Psicologia e História: O Sentido da Jornada
Por que entender o passado é fundamental para transformar o agora na clínica psicológica.
No século XIX, o que hoje chamamos de depressão era frequentemente diagnosticado como “melancolia” — um termo que carregava uma carga poética, quase existencial. A tristeza não era apenas uma falha neuroquímica; era vista como uma resposta ao peso do mundo e à finitude da vida.
Hoje, em 2026, vivemos sob o império dos diagnósticos rápidos. Embora o avanço da Psicopatologia e do DSM-5 nos tenha dado ferramentas vitais para o tratamento clínico, corremos um risco invisível: o de desumanizar o sofrimento, transformando-o apenas em uma lista de sintomas a serem eliminados.
Como historiadora e psicóloga clínica, meu trabalho diário é navegar na intersecção entre essas duas águas.
A Psicologia Baseada em Evidências (PBE) não é cega ao contexto
Muitos acreditam que a PBE é fria ou puramente estatística. Ledo engano.
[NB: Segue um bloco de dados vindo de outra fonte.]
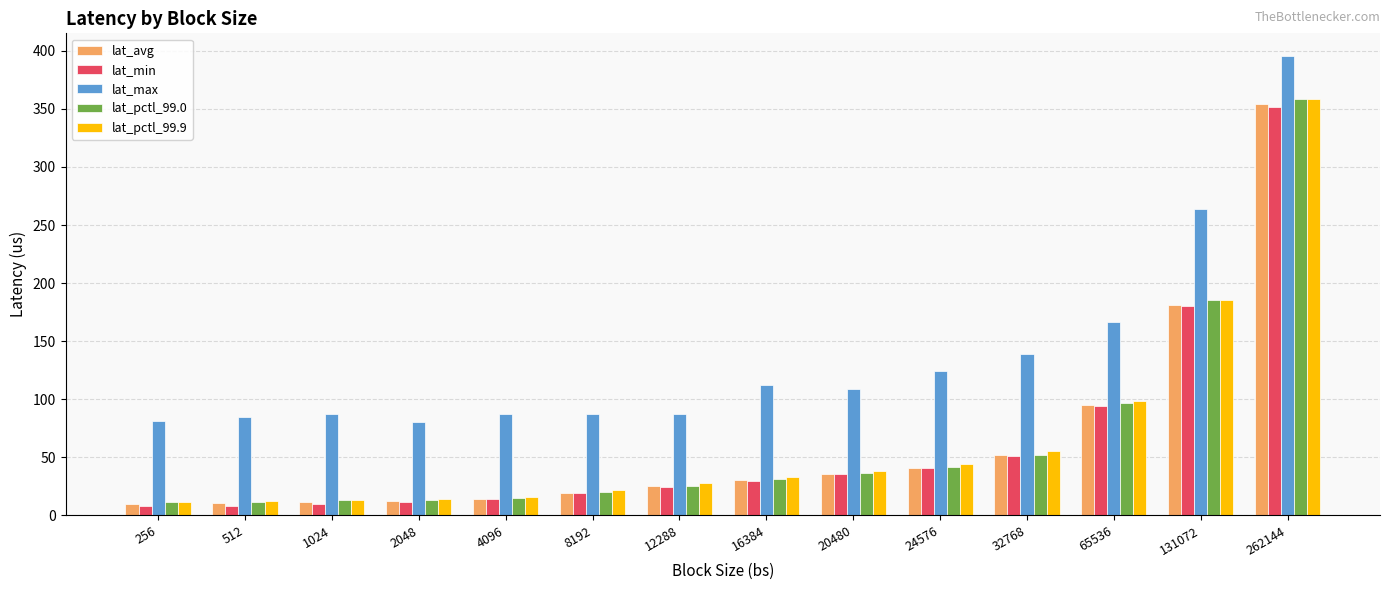

Which series has the largest range (max minus min)?

lat_pctl_99.0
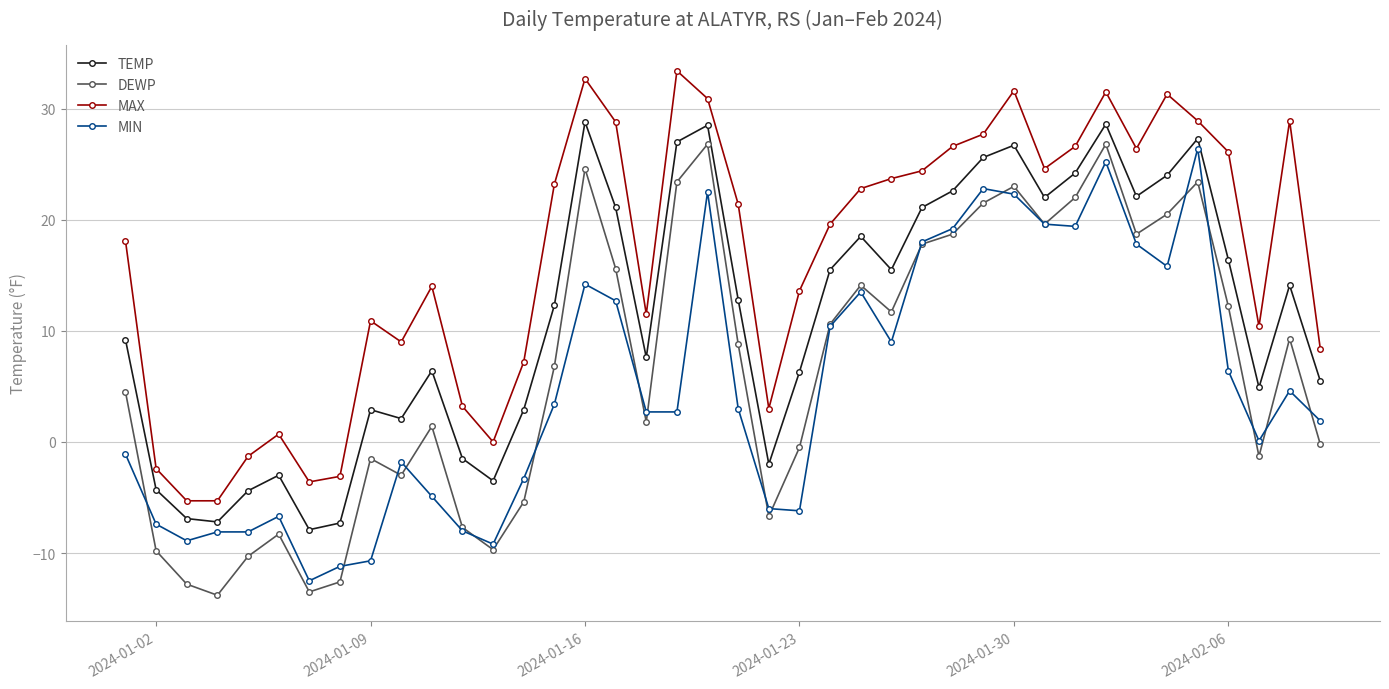

What is the value of the MIN point at the 26th from the left?

9.0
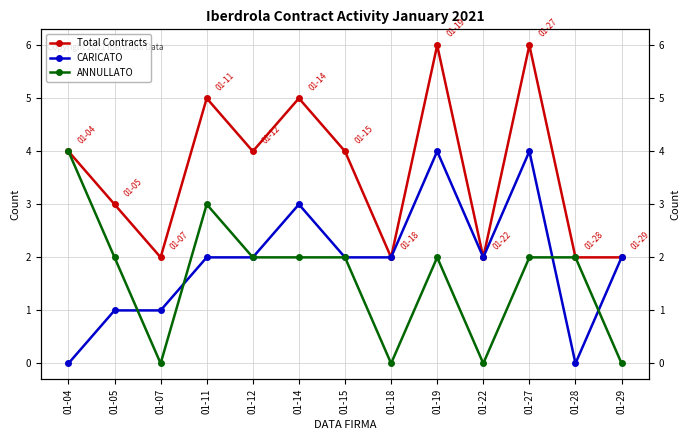

Reading left to right, transcribe all the data shown in this chart.

Total Contracts: 01-04=4	01-05=3	01-07=2	01-11=5	01-12=4	01-14=5	01-15=4	01-18=2	01-19=6	01-22=2	01-27=6	01-28=2	01-29=2
CARICATO: 01-04=0	01-05=1	01-07=1	01-11=2	01-12=2	01-14=3	01-15=2	01-18=2	01-19=4	01-22=2	01-27=4	01-28=0	01-29=2
ANNULLATO: 01-04=4	01-05=2	01-07=0	01-11=3	01-12=2	01-14=2	01-15=2	01-18=0	01-19=2	01-22=0	01-27=2	01-28=2	01-29=0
A verdadeira prática baseada em evidências exige três pilares: a melhor pesquisa científica, a experiência clínica do terapeuta e — crucialmente — as preferências e o contexto histórico e cultural do paciente.
Ao tratarmos um quadro depressivo no consultório através da Terapia Cognitivo-Comportamental (TCC), não estamos apenas desafiando pensamentos disfuncionais. Estamos, muitas vezes, lidando com crenças centrais que foram forjadas por uma cultura de hiperprodutividade que remonta à Revolução Industrial, ou por estruturas familiares que carregam traumas geracionais.
Por que olhar para a História nos torna clínicos melhores?
Entender a história da loucura e do sofrimento mental nos dá o que chamo de “Distância Crítica”. Quando compreendemos que a ansiedade que sentimos hoje é, em parte, uma construção da nossa era de hiperestimulação e algoritmos, deixamos de nos sentir “quebrados”.
A TCC nos dá as ferramentas para intervir no agora: reestruturação cognitiva, ativação comportamental, regulação emocional. Mas é a perspectiva histórica que dá ao paciente o sentido de sua jornada.
O sofrimento humano tem uma história. E a sua cura também precisa de uma.